Observations: Patient aged 47 y.o. presented sudden secondary amenorrhea and galactorrhea discovered incidentally during mamography. The local endocrinologist diagnosed central hypothyroidism (low FT4, TSH 5.6 mIU/L), autoimmune thyroiditis and mild hyperprolactinemia (PRL 2.5xULN) and initiated thyoxine replacement. Several months later MRI revealed a 1.1cm pituitary mass with low contrast uptake, in contact with the internal carotid artery and optic chiasm, left deviation of pituitary stalk. PRL was still elevated, cabergoline (CAB) 0.5 mg /week was initiated.

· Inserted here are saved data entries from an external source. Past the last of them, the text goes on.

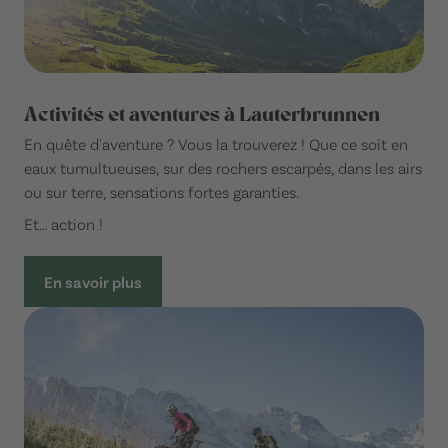
Activités et aventures à Lauterbrunnen
En quête d'aventure ? Vous la trouverez ! Que ce soit en
eaux tumultueuses, sur des rochers escarpés, dans les airs
ou sur terre, sensations fortes garanties.
Et… action !
En savoir plus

Two months later she was diagnosed in our clinic with central hypothyroidism and hypogonadism, normal corticotroph axis and partial GH insufficiency. PRL was normal on 0.25 mg CAB/week. Based on blood tests we excluded sarcoidosis and germinoma, pituitary antibodies were negative. She started estro-progestin replacement.
After 7 months of low dose CAB, MRI showed a minimally increased and inhomogeneous pituitary gland with no visible mass. The patient was discovered with asymptomatic central adrenal insufficiency: serum cortisol 3.53 µg/dL (N=4-19), ACTH 9 pg/mL (N=3-66), low UFC. No source of exogenous glucocorticoids (GC) was identified. She received GC replacement; 3 months later cortisol levels were normally stimulated by synthetic ACTH (19 µg/dL). GC therapy was withdrawn.

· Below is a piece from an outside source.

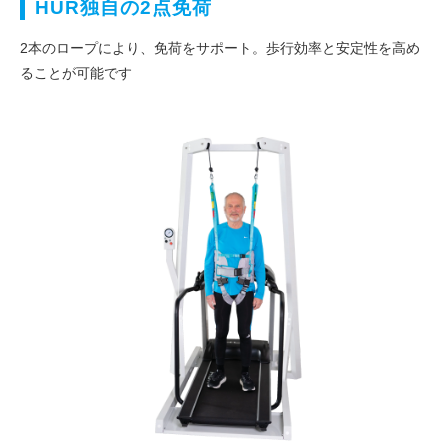
HUR独自の2点免荷
2本のロープにより、免荷をサポート。歩行効率と安定性を高め
ることが可能です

Five months later she once again had asymptomatic low cortisol levels: 0.99 ug/dl, ACTH 9.95 pg/mL, with no exogenous GC administration.
Discussion: Through the unexpected morphological and biochemical evolution, our case raises several questions. The vanishing pituitary mass may be interpreted as a lymphocytic hypophysitis in a patient with autoimmune thyroiditis, but also as a non-functioning pituitary adenoma (NFPA) shrank by the CAB treatment, or an asymptomatic apoplexy in a NFPA; however, the intermittent asymptomatic adrenal insufficiency suggests a local active process such as inflammation, although an exogenous GC intake cannot be definitely ruled out. A frequent follow-up is mandatory.
The author has declared no conflict of interest.